Addressing the scope of a remand from the US Court of Appeals for the Federal Circuit, the Patent Trial and Appeal Board (PTAB or Board) declined to consider evidence and arguments presented for the first time on remand. Corning Optical Communications RF, LLC v. PPC Broadband, Inc., Case No. IPR2013-00340 (PTAB., Aug. 4, 2016) (Lee, APJ).
Corning Optical filed a petition requesting inter partes review of several claims on a coaxial cable connector. The PTAB issued a final written decision (FWD) finding the claims to be unpatentable over the prior art. The patent owner appealed. On appeal, the Federal Circuit vacated the PTAB’s determination of unpatentability and remanded.
On remand, the PTAB directed the parties to identify which issues the PTAB must reconsider on remand and whether those issues require additional briefing or submission of new evidence. The patent owner argued that the petitioner had failed to identify two entities as real parties-in-interest, requiring dismissal of the petition and termination of the proceeding. Although the patent owner had not raised this issue before the PTAB’s FWD in the present proceeding, the patent owner had timely raised this issue in a related proceeding.
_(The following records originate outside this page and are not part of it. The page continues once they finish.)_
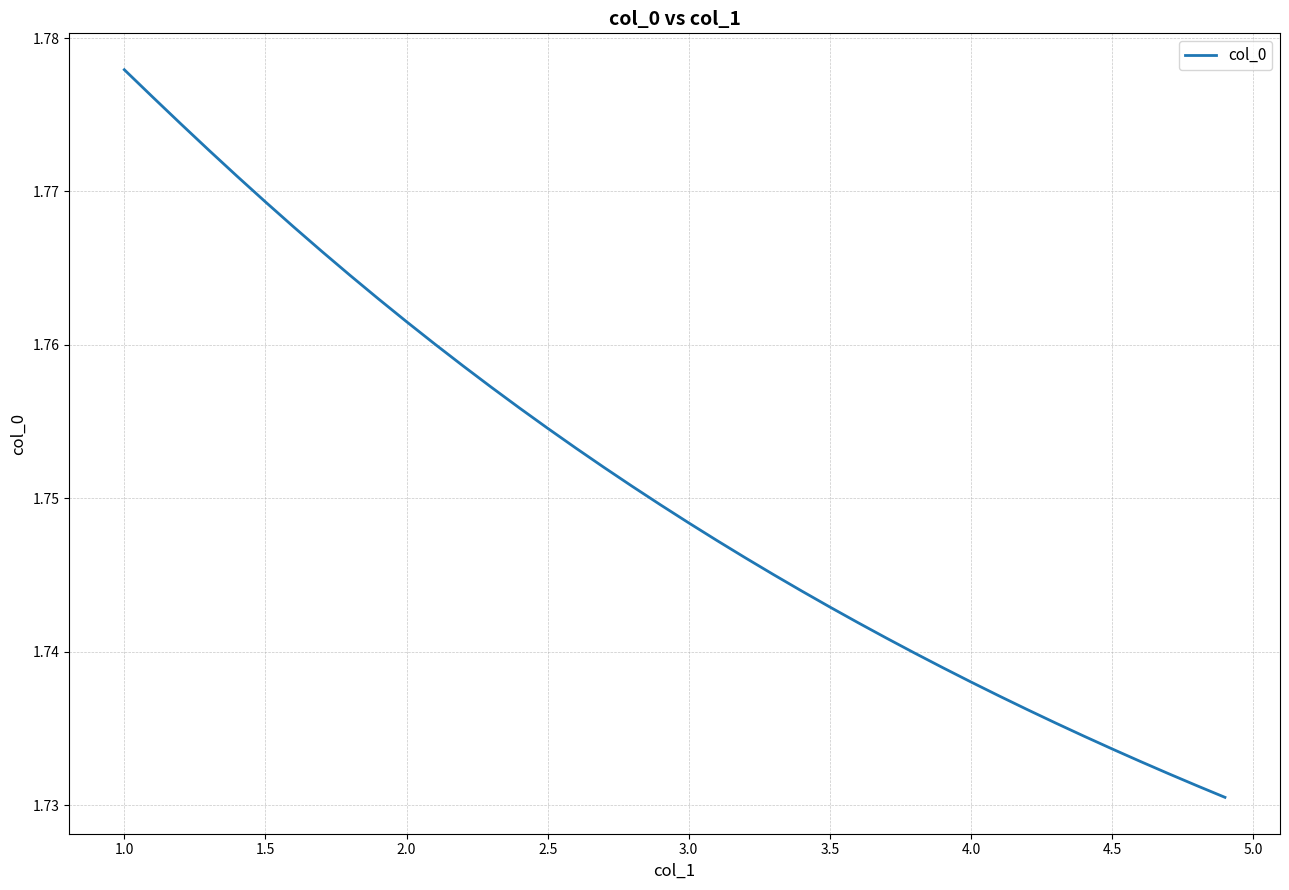

Which label corresponds to the largest value in the chart?

1.0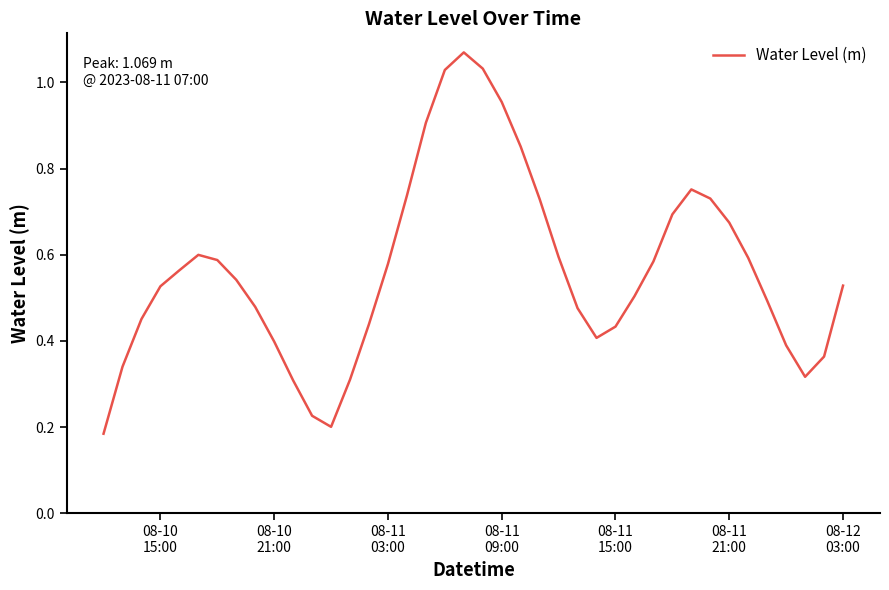

How many lines are shown in the chart?

1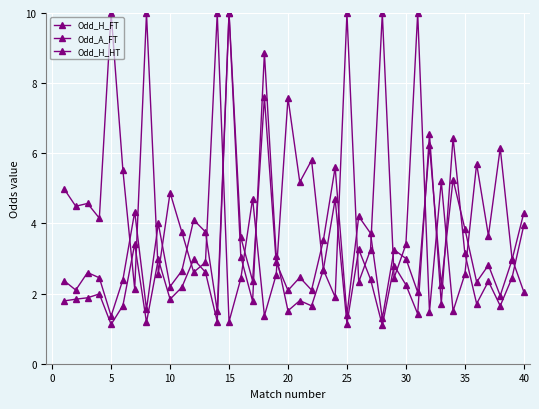

Is this an area chart (filled region under the line)?

No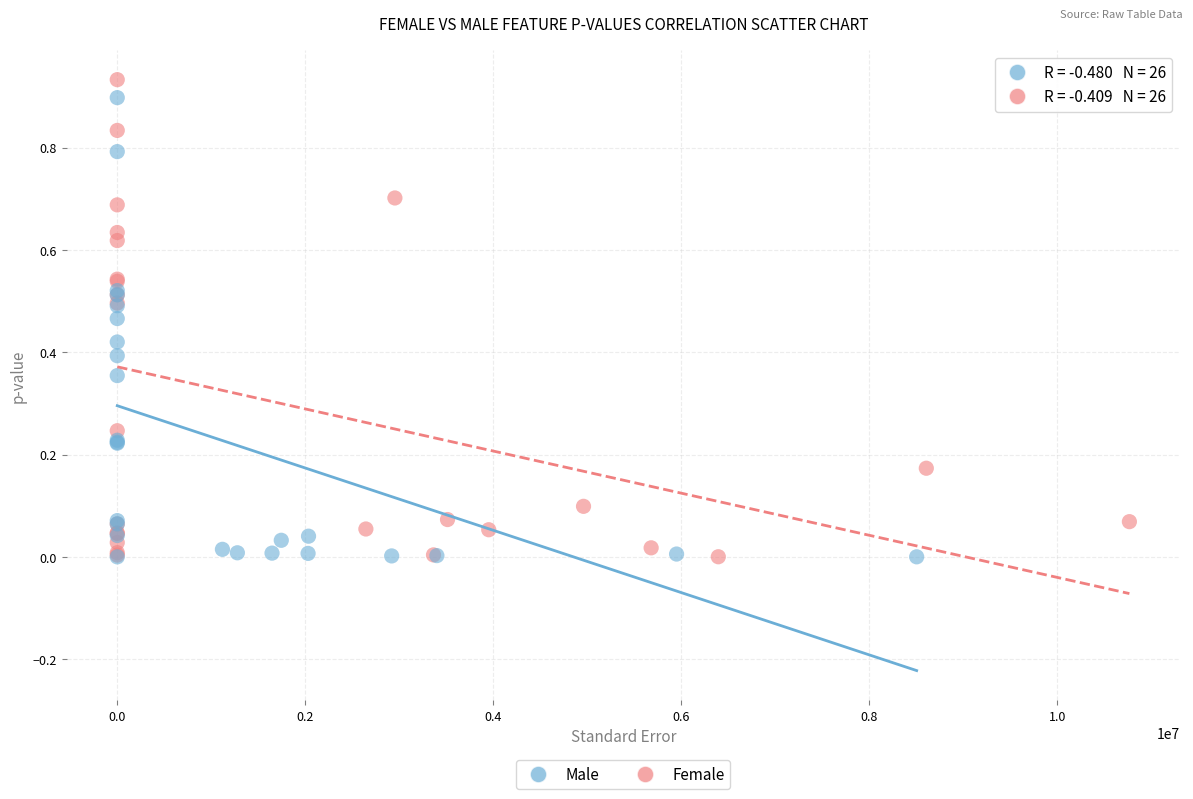

What are all the series names shown in the legend?

Male, Female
The PTAB generally declined to consider any issues on remand not presented before the FWD. Specifically, the PTAB declined to consider the real party-in-interest issue, finding that “Patent Owner did not raise it before the Federal Circuit while the case was on appeal, and has not sufficiently explained in [its response to the PTAB’s order] why we should consider the new issue now at this late stage.”
The panel explained that because the “2014 FWD was vacated only for specific errors,” it “need only correct those errors . . . Nothing more is required.”